Рядом с Глебом, кстати, она смотрела такое кино постоянно.

А рядом с Кириллом — нет. С ним она чувствовала себя совершенно здоровой.

Даша и Пати постоянно предлагали подавать на развод, но Аня не хотела разводиться через суд. Она знала: Глеб сначала не будет приходить на заседания, а потом придет, скажет, что любит ее, и попросить судью не разводить их. Этот процесс займет столько сил и нервов… Ни сил, ни нервов у нее не было.

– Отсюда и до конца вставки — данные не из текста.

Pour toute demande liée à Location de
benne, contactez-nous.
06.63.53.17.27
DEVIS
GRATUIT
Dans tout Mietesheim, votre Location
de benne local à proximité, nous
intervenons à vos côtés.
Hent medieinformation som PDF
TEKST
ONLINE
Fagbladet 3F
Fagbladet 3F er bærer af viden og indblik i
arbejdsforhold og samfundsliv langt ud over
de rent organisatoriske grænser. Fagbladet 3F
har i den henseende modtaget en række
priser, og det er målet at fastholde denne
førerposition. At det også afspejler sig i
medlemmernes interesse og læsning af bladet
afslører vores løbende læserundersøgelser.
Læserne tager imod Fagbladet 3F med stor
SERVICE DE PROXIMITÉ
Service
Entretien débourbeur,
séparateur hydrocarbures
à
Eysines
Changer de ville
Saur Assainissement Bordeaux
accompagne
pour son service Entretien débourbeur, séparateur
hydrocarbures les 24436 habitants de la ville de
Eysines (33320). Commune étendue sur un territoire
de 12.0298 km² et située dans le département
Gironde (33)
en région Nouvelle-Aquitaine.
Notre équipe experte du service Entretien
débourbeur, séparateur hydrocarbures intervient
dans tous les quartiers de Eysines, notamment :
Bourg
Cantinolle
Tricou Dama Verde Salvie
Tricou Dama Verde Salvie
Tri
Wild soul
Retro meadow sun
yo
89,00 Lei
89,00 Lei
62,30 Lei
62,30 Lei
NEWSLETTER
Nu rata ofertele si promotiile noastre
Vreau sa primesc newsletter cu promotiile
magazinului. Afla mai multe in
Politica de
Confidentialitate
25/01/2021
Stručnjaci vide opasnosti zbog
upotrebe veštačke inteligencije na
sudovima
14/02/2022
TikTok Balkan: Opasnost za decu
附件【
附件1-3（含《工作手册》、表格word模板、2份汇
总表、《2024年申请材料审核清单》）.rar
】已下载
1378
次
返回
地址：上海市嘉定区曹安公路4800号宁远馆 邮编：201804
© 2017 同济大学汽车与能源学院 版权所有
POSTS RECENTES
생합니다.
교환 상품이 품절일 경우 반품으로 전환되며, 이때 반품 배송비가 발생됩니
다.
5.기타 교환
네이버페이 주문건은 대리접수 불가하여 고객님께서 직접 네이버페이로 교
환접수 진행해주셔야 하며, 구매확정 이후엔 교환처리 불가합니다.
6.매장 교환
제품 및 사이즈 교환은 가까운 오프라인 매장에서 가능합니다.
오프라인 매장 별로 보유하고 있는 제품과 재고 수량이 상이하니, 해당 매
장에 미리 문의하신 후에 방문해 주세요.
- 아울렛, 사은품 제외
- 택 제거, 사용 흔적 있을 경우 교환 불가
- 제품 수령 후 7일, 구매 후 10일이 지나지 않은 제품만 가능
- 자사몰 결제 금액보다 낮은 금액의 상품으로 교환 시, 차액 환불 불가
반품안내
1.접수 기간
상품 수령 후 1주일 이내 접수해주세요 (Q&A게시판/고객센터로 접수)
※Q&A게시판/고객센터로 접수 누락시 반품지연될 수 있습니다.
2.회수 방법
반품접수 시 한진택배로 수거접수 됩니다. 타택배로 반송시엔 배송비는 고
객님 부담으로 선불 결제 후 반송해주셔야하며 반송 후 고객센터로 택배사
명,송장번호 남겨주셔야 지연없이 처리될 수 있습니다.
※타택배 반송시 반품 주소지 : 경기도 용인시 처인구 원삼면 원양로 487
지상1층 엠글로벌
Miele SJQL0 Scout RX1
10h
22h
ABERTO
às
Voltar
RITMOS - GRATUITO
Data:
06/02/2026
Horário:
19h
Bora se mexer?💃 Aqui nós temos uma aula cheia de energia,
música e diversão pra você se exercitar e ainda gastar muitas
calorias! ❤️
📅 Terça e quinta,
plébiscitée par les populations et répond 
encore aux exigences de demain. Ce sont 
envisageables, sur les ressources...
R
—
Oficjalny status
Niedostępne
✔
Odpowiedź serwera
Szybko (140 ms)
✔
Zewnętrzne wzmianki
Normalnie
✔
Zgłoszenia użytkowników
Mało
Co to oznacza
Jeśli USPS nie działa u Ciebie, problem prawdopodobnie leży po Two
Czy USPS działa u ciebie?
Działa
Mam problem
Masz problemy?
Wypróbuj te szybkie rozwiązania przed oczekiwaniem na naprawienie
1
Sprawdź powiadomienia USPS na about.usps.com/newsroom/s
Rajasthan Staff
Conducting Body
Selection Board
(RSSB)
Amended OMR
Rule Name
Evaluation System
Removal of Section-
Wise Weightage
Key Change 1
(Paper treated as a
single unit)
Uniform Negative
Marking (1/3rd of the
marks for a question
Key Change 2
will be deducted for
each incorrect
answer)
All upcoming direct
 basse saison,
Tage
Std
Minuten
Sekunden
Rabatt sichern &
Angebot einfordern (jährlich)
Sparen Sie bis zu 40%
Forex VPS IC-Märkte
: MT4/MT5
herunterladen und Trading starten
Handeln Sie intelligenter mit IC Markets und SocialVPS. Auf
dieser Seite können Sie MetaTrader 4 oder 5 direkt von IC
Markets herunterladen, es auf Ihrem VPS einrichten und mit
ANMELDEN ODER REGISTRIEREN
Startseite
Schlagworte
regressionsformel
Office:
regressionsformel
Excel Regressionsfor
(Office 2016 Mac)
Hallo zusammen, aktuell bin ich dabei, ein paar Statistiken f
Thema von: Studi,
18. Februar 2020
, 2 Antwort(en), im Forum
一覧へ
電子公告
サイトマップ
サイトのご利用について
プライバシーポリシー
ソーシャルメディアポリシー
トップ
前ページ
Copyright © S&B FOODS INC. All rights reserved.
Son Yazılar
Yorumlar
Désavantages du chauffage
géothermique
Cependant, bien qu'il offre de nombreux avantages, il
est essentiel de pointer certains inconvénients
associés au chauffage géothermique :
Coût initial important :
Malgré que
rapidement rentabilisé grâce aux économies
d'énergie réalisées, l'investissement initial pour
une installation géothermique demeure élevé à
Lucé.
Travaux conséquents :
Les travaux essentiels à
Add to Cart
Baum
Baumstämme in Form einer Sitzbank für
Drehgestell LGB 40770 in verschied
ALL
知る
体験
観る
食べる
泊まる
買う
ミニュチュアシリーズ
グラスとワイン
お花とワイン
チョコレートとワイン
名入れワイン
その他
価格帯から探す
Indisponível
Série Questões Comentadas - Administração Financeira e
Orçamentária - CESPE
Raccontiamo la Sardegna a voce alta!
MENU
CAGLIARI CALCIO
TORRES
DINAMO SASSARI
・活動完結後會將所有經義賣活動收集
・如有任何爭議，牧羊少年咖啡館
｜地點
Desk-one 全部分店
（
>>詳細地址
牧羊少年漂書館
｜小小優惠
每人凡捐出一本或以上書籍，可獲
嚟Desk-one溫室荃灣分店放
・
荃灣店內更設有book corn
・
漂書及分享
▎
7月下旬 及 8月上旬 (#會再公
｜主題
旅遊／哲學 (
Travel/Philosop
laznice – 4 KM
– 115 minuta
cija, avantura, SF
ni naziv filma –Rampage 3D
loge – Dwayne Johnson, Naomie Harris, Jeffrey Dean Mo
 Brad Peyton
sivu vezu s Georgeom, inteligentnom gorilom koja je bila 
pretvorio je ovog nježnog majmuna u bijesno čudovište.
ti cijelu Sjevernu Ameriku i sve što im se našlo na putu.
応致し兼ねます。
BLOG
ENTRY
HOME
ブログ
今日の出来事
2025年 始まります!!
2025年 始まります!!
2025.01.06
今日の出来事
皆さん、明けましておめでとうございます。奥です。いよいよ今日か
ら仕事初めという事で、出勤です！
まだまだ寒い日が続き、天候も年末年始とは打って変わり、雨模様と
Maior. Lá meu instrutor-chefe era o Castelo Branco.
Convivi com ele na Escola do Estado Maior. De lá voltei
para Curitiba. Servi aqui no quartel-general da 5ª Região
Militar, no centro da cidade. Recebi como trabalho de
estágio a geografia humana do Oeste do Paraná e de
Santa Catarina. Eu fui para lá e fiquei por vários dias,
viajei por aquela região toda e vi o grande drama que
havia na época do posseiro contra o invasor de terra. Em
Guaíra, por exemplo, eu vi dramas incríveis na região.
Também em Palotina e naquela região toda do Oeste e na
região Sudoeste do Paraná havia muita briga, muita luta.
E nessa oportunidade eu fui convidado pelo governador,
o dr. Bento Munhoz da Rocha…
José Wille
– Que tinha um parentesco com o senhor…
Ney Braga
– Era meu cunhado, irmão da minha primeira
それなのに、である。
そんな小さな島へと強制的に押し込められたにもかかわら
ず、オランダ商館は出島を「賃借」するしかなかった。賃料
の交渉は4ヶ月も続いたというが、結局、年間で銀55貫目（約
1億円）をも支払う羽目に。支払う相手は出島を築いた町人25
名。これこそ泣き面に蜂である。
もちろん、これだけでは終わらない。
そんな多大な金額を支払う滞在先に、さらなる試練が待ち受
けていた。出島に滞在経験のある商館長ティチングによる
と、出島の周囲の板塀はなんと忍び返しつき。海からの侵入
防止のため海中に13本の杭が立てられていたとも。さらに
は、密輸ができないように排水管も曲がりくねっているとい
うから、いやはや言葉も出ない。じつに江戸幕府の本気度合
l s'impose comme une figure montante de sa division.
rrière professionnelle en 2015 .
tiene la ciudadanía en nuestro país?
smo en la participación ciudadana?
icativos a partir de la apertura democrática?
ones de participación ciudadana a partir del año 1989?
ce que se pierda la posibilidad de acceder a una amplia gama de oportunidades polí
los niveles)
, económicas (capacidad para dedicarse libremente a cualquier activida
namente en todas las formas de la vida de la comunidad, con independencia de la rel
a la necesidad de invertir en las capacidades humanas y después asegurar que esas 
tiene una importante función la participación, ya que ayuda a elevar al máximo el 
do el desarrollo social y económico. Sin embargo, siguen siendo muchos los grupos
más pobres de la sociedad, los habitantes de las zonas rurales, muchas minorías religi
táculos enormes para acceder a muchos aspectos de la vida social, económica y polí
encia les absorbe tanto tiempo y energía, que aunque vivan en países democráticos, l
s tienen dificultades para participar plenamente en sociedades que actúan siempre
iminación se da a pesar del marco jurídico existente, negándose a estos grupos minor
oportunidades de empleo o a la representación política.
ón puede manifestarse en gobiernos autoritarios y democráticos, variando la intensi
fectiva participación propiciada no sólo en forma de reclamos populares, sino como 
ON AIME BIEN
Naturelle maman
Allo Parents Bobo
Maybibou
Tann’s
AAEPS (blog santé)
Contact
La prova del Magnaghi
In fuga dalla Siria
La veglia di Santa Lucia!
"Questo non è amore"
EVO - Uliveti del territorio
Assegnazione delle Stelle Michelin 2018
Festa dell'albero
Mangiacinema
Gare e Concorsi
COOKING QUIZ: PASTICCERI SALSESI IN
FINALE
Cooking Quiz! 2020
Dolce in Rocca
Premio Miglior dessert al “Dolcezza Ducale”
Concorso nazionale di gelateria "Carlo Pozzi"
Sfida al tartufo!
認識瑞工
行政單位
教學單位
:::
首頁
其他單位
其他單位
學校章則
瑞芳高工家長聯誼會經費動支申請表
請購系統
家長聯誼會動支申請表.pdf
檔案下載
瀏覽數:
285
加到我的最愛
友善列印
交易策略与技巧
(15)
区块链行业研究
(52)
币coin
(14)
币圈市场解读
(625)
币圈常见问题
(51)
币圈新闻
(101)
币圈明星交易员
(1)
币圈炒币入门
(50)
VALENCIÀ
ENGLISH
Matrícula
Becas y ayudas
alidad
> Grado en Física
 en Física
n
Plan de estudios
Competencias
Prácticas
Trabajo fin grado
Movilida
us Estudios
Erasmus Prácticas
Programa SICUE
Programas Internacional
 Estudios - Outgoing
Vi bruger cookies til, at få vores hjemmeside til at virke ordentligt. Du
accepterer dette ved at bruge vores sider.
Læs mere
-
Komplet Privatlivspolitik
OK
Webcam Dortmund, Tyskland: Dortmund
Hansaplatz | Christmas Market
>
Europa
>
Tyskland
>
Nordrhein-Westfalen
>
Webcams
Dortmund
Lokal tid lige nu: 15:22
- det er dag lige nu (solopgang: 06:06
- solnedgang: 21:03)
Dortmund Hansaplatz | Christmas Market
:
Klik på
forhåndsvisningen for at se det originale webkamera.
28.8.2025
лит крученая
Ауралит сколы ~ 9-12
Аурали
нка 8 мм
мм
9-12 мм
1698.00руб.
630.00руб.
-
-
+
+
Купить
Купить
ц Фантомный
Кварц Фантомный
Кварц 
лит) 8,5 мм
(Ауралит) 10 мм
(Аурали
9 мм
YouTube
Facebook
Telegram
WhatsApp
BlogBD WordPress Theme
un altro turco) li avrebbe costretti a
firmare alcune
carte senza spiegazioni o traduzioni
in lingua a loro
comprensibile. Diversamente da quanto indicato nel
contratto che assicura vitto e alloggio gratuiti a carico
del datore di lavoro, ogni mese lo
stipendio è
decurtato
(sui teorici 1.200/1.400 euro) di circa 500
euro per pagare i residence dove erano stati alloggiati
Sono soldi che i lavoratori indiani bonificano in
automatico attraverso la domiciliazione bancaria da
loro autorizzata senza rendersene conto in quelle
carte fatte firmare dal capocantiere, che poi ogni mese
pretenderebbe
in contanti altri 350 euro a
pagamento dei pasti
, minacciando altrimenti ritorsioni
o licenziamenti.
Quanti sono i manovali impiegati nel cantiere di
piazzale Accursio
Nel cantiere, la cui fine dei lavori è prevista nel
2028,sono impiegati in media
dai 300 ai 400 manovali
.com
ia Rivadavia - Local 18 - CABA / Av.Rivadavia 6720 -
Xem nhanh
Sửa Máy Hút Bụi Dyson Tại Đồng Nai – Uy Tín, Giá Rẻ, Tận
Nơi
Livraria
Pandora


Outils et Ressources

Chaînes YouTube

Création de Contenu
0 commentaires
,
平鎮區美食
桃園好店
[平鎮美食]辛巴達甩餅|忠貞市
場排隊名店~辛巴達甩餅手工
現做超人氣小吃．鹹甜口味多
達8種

Последние забрал случай с избиением.

«Не поделился зажигалкой с пьяными парнями — вот и вышел конфликт», — написал Кирилл в заметках, уверенно нажимая большим пальцем левой руки на экран, и показал это Ане, когда та приехала к нему и буквально замерла в дверях, увидев его. Он не мог говорить: ему сломали челюсть. Почти месяц не ел нормально. Не спал толком: болели сломанные правая рука и правое ребро. Аня смотрела на своего любимого мужчину и плакала. Плакала и ненавидела Глеба. После этого она хотела рассказать все папе, попросить его помочь, но так и не смогла. Побоялась осуждения.

Даша настаивала на том, чтобы обратиться к ее отцу.

— Алексеич-то в нашей сказке — персонаж покруче Глеба будет. Один его звонок — Ивлев успокоится. Ну наглеть перестанет точно! — убеждала она Аню, сидя с ней, Пати и Женей за барной стойкой и попивая коктейль, который бармен «придумал специально для нее». — Давай, Нютик? Я прямо сейчас ему наберу!

Аня отказывалась — из-за Кирилла: тот говорил, что не хочет прятаться за спину даже своего отца, тем более за спины чужих. Она уважала его решение, а сама чувствовала бессилие. Не знала, что делать.

Начинать войну с Глебом было страшно.

Переезжать к Кириллу — тоже. Аня задумывалась о съемной квартире, но, по сути, они будут вместе жить там. Какая разница — там или у него? Если она уедет от Глеба — значит, автоматически уйдет к Кириллу. Аня не могла решиться на это. Ей казалось, пока она живет с мужем, любовник в безопасности.

Родителям она до сих пор ничего не рассказала. Врала, что у нее все хорошо. Те часто спрашивали про внуков. Аня смеялась и отвечала: «Скоро».

Пати, Женя и Даша поддерживали круглосуточно.

Последняя особенно. Один раз, когда Аня проснулась в пять утра, захотела умереть и тут же прислала ей какой-то глупый мем — только чтобы отвлечься, та ответила через десять секунд. Аня очень ценила это: она понимала, что, скорее всего, ее поведение со стороны выглядит глупо, и была благодарна подруге за мягкие реакции. И за постоянное присутствие в ее жизни.

Кирилл все это время ждал. Он пообещал Ане «не делать ничего» и держал обещание, но постоянно пытался убедить ее позволить ему вмешаться. Она не соглашалась. И о том, что происходит «в спальне», ему, конечно, не говорила.